Drama Reshuffle: Budi Arie Unfollow Instagram Presiden Prabowo, Netizen Heboh


Fatahillah313, Jakarta - Drama politik kerap melahirkan cerita sampingan yang tak kalah menarik dari isu utama. Begitulah yang terjadi pasca perombakan Kabinet Merah Putih oleh Presiden Prabowo Subianto. Salah satu nama yang tersorot adalah Budi Arie Setiadi, eks Menteri Koperasi dan UKM, yang dicopot dari kursinya pada Senin (8/9/2025). Namun yang membuat heboh publik bukan hanya pencopotannya, melainkan aksi kocak sekaligus emosional Budi Arie di media sosial: unfollow akun Instagram Presiden Prabowo Subianto.


Dari Menteri ke Mantan: Kursi Digantikan Ferry Juliantono

Posisi Budi Arie kini resmi digantikan oleh Ferry Juliantono, yang sebelumnya menjabat sebagai Wakil Menteri Koperasi. Pergantian ini merupakan bagian dari reshuffle Kabinet Merah Putih yang disebut-sebut sebagai strategi konsolidasi kekuasaan Presiden Prabowo di tahun pertamanya memimpin.

Saat ditanya awak media soal pencopotan mendadaknya, Budi Arie mengaku tidak mengetahui lebih awal kabar reshuffle tersebut. Namun, ia menegaskan bahwa hak prerogatif sepenuhnya ada di tangan Presiden, sehingga dirinya “menerima dengan legowo”. Meski demikian, gestur yang kemudian terjadi di media sosial seolah menceritakan sisi emosional yang berbeda.


Aksi "Unfollow" yang Tertangkap Basah

Pada Selasa (9/9/2025), publik mendapati akun Instagram resmi milik Budi Arie, @budiariesetiadi, berhenti mengikuti akun @prabowo. Fakta ini pertama kali dibagikan akun X (Twitter) @IndoPopBase pukul 11.16 WIB.
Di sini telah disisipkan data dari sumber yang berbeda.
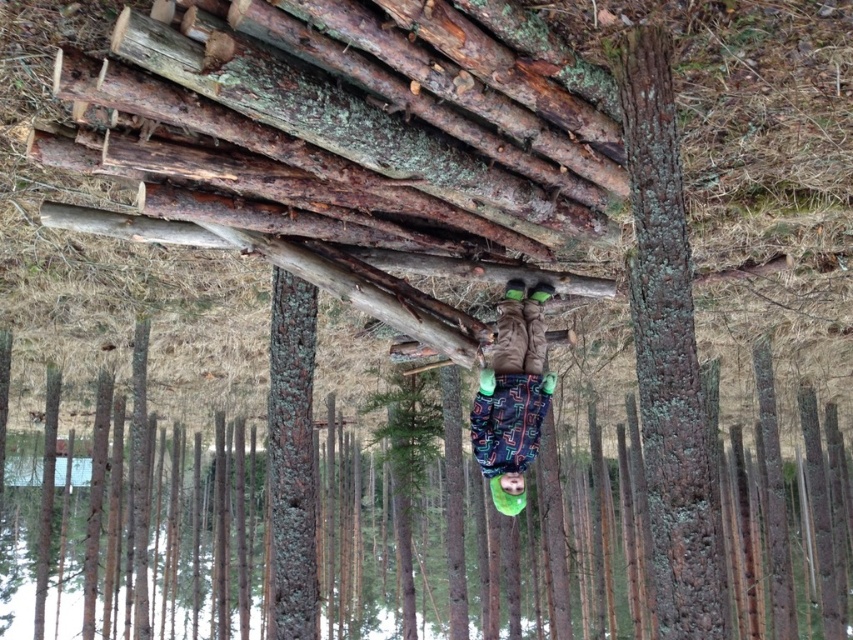
Between dark brown rough bark at center and dark brown fabric snowboard at center, which one appears on the right side from the viewer's perspective?

dark brown rough bark at center

Is dark brown rough bark at center smaller than dark brown fabric snowboard at center?

Correct, dark brown rough bark at center occupies less space than dark brown fabric snowboard at center.

Which is in front, point (694, 518) or point (485, 410)?

Point (694, 518) is more forward.

Image resolution: width=853 pixels, height=640 pixels. I want to click on dark brown rough bark at center, so click(666, 348).

Between point (677, 218) and point (401, 396), which one is positioned behind?

The point (401, 396) is behind.

Who is higher up, dark brown rough bark at center or green matte tree at center?

Positioned higher is dark brown rough bark at center.

The width and height of the screenshot is (853, 640). In order to click on dark brown rough bark at center in this screenshot , I will do `click(666, 348)`.

Does dark brown rough bark at center appear on the left side of green mossy bark at center?

No, dark brown rough bark at center is not to the left of green mossy bark at center.

Where is `dark brown rough bark at center`? The image size is (853, 640). dark brown rough bark at center is located at coordinates (666, 348).

Locate an element on the screen. The height and width of the screenshot is (640, 853). dark brown rough bark at center is located at coordinates (666, 348).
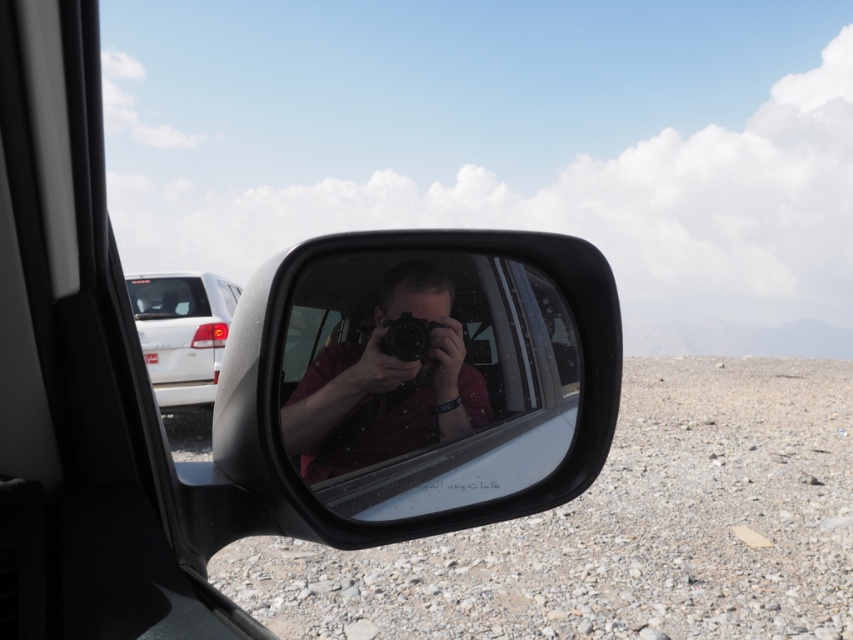
Question: Estimate the real-world distances between objects in this image. Which object is closer to the black plastic car mirror at center?

Choices:
 (A) black plastic camera at center
 (B) white glossy sedan at upper left
 (C) clear glass car window at upper left
 (D) matte black camera at center

Answer: (D)

Question: Which of the following is the closest to the observer?

Choices:
 (A) clear glass car window at upper left
 (B) white glossy sedan at upper left

Answer: (B)

Question: Does black plastic car mirror at center have a lesser width compared to white glossy sedan at upper left?

Choices:
 (A) no
 (B) yes

Answer: (B)

Question: Does clear glass car window at upper left have a greater width compared to black plastic camera at center?

Choices:
 (A) yes
 (B) no

Answer: (A)

Question: Does matte black camera at center have a smaller size compared to clear glass car window at upper left?

Choices:
 (A) no
 (B) yes

Answer: (B)

Question: Which is farther from the black plastic car mirror at center?

Choices:
 (A) clear glass car window at upper left
 (B) matte black camera at center
 (C) black plastic camera at center

Answer: (A)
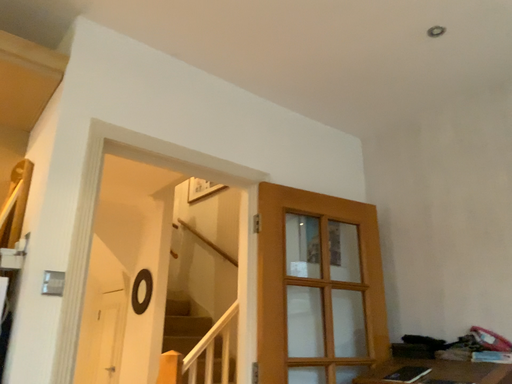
Menurut pantauan warganet, jumlah akun yang diikuti Budi Arie sebelumnya 98, lalu berkurang menjadi 97 setelah aksi unfollow. Tak ada lagi nama @prabowo dalam daftar following. Artinya, Budi Arie benar-benar sempat menekan tombol “berhenti mengikuti”.

Namun, drama ini tak berlangsung lama. Sekitar tiga jam setelah viral di X, akun Budi Arie kembali mengikuti @prabowo. Jumlah following pun kembali ke angka semula: 98.


Reaksi Publik: Dari Satir Hingga Meme

Momen singkat unfollow-follow kembali itu langsung menjadi bahan guyonan di dunia maya. Cuitan @IndoPopBase mencatat lebih dari dua juta tayangan, disertai 23 ribu likes dan ribuan komentar.

Beragam respons warganet bermunculan, mulai dari sindiran satir, plesetan layaknya hubungan asmara, hingga komentar nyinyir:
    • “Day 1 diputusin.”
    • “Ngambek dulu bentar, terus inget kalo masih perlu liat update kerjaan penggantinya.”
    • “Baru juga unfoll, belum sampe blokir. Kayak pacar lagi cekcok.”
    • “Udah kayak cewek ngambek, sejam sekali masih kepo.”

Fenomena ini menunjukkan betapa setiap gestur elite politik kini diawasi dengan ketat di ruang digital. Publik tak hanya menyoroti kebijakan, tapi juga interaksi kecil di media sosial yang bisa dimaknai sebagai simbol hubungan personal dan politik.


Politik, Media Sosial, dan Simbol

Kasus Budi Arie menjadi contoh nyata bagaimana politik modern tak lagi sebatas ruang sidang atau istana, melainkan juga panggung media sosial. Satu klik unfollow mampu memicu interpretasi luas: apakah tanda sakit hati, bentuk protes halus, atau sekadar reaksi spontan?

Meski akhirnya ia kembali mengikuti akun Presiden, drama kecil ini sudah telanjur jadi konsumsi publik. Di era digital, setiap tindakan pejabat publik, bahkan sekecil unfollow, dapat dianggap sebagai sinyal politik.


Reshuffle kabinet seharusnya menjadi isu serius soal arah pemerintahan, efisiensi birokrasi, dan distribusi kekuasaan. Namun, dalam kasus Budi Arie, sorotan justru bergeser ke urusan tombol “follow” di Instagram. Bagi warganet, kejadian ini bukan sekadar gosip ringan, tapi cermin bagaimana pejabat pun tak lepas dari ekspresi emosional yang terlihat jelas di ruang digital.

Apakah aksi unfollow ini sekadar kekhilafan sesaat, atau simbol dari hubungan yang mulai renggang antara Budi Arie dan Presiden Prabowo? Waktu yang akan menjawab.